> _Extract_:
▶

Update: The Facebook Primary, adjusted by USPD, nailed not only Michigan as an upset for Sanders, but also correctly called most of the counties as well as the other contests March 5-8. Kansas did go for Sanders at a much greater rate than I forecast with this model.
Weighted in a particular way, FiveThirtyEight.com’s “Facebook Primary” has been predictive of the outcome in virtually all fifteen Democratic Primary or Caucus contests thus far in 2016. A critical test of the schema awaits us this coming Tuesday, however. Ten polls in the last six week combine to predict an eighteen point loss for Senator Bernie Sanders in Michigan on March 8, but the Facebook Primary, weighted by U.S. Share Percentage Difference (USPD), suggests something on the order of a single digit loss for former Secretary of State Hillary Clinton, a stark difference of 20-25 percentage points.
What is USPD? How likely is it to be predictive of an outcome in the Democratic primaries? And why or why not? This is a rough go at a new way to forecast outcomes at the state level, especially where polling is non-existent or very poor. Perhaps over the next week to ten days it will perform far more poorly than it would have in the first fifteen contests and will thus appear to be so much bunk or noise.

◀

Data entries:
▶

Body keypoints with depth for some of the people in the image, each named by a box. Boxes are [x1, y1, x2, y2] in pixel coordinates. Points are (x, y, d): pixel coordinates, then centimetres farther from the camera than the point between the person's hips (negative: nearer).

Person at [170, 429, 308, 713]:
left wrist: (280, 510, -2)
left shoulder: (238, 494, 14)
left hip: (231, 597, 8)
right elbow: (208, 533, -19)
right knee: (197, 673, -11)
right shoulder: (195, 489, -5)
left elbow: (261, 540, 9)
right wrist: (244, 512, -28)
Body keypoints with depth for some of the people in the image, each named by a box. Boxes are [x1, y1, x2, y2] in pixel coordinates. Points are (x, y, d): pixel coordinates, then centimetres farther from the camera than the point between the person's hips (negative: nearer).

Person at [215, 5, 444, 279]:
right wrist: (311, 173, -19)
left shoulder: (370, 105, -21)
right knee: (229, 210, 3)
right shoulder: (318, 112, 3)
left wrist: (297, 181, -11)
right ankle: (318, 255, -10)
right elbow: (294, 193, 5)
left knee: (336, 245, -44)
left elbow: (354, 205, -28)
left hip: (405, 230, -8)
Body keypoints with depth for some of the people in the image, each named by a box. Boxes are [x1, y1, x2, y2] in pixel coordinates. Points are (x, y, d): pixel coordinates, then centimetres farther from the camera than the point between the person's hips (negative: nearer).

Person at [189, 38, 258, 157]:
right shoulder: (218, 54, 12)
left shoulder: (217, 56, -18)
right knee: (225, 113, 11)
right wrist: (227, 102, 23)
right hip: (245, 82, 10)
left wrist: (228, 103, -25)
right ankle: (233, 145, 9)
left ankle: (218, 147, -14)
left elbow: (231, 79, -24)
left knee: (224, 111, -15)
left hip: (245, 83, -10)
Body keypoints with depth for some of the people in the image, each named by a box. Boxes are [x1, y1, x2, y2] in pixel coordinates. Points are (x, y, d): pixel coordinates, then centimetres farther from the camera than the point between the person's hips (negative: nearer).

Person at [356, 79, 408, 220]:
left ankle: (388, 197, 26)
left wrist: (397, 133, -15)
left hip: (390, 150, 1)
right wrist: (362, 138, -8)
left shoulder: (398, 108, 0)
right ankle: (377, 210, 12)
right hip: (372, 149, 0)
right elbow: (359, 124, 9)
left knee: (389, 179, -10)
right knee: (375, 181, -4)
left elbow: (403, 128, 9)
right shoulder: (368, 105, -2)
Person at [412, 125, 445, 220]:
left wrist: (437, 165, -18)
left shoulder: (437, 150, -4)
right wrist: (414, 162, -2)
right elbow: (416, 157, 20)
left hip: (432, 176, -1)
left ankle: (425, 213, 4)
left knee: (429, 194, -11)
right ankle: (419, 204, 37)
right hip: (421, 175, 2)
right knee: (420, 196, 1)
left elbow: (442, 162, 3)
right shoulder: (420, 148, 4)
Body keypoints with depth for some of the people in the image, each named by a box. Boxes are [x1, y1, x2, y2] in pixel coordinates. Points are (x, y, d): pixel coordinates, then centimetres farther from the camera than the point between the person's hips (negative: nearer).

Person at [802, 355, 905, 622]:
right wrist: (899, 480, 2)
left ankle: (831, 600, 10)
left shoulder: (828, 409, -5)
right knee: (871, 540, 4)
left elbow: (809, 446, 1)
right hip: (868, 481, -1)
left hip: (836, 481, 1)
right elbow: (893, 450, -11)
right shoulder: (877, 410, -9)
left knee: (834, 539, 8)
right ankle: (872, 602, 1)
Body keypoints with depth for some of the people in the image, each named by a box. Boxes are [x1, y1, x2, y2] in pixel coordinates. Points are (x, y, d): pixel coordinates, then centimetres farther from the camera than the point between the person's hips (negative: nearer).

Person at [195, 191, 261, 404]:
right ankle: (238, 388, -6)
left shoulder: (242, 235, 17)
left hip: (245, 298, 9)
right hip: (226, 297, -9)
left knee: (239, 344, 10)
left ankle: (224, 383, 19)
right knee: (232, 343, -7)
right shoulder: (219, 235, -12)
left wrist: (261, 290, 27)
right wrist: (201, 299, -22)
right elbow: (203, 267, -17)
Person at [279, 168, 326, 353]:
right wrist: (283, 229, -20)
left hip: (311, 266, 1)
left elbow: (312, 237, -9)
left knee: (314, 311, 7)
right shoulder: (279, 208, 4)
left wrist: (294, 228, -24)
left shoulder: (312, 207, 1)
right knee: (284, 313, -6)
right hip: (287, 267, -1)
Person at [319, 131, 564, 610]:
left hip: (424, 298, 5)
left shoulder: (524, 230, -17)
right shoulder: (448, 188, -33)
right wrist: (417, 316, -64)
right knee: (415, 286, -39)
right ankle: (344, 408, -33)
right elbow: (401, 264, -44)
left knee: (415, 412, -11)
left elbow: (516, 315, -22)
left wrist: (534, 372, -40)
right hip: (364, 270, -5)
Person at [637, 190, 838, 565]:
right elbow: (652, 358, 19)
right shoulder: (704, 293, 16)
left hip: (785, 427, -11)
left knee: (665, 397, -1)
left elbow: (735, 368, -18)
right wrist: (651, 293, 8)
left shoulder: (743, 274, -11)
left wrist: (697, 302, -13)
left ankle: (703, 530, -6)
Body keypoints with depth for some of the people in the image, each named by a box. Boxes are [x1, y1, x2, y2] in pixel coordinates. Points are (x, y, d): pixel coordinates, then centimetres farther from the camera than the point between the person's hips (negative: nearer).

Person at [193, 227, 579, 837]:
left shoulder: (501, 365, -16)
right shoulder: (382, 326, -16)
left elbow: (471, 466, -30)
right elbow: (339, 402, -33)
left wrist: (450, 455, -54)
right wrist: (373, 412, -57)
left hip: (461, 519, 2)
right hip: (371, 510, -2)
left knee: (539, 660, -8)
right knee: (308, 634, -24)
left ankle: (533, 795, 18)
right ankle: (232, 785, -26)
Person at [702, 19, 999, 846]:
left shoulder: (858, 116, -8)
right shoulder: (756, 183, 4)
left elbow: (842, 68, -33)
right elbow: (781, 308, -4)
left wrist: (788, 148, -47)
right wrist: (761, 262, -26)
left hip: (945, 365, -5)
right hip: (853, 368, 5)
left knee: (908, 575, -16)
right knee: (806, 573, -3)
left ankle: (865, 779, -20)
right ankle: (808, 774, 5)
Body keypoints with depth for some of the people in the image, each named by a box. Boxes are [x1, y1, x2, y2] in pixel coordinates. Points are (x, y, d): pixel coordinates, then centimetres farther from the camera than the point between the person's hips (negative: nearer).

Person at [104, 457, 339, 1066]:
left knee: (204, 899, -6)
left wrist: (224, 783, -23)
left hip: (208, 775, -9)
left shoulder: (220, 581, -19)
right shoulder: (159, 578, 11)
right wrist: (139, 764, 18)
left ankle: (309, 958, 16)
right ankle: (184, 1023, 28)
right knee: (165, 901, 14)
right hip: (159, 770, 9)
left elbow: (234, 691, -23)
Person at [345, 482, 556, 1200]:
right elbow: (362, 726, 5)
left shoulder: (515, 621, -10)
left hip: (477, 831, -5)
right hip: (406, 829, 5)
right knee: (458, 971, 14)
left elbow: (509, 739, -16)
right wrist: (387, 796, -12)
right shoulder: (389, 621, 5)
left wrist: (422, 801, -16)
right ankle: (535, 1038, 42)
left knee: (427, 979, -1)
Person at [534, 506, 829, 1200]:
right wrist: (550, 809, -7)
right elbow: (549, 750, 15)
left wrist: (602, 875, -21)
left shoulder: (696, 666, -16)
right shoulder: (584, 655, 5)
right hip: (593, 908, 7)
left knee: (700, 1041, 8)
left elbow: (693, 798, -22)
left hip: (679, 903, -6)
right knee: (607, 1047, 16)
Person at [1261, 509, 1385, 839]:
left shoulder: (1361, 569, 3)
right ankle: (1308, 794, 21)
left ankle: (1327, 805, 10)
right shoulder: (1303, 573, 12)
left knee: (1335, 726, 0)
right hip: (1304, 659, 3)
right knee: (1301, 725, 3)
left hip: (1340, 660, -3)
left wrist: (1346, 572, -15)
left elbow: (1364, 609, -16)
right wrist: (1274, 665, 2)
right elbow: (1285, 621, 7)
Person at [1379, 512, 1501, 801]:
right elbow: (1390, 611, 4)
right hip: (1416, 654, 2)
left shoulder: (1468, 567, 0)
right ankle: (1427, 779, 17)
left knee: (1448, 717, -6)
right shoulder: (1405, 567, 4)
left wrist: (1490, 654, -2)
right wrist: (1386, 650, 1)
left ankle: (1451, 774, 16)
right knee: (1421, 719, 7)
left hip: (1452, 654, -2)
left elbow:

◀

> _Questions on the material_:
**A.** Answer these questions using the Facebook Primary post:
(i) Which state went for Sanders at a much greater rate than the model forecast?
(ii) What does the abbreviation USPD stand for?
(iii) The new forecasting method is meant especially for states where polling is in what condition?
**B.** Carry the Facebook Primary post further, starting after its final sentence.

> _Answers_:
**A.**
(i) Kansas
(ii) U.S. Share Percentage Difference
(iii) Non-existent or very poor

**B.**
First, a little background: FiveThirtyEight has become famous for fairly accurately predicting national outcomes in U.S. elections by using large data sets, particularly poll averages weighted by proximity to the date of the prediction and pollster strength based on analysis of previous predictions against actual outcomes. This year, it is using, and partially making public, data it obtains from Facebook rooted in the number of “likes” a particular candidate has vis-a-vis other candidates (both Republican and Democrat) and also the candidate’s average share nationally, by state, by county, and, in the case of several very large cities, at approximately the zip code level.
A disclaimer at the bottom of FiveThirtyEight’s Facebook Primary begins:
If Facebook likes were votes, Bernie Sanders would be on pace to beat Hillary Clinton nationwide by a nearly 3-to-1 margin and Donald Trump to garner more support than Ted Cruz and Marco Rubio combined. Anything seems possible this year, but, still, be careful how you interpret these numbers: Facebook likes are not votes.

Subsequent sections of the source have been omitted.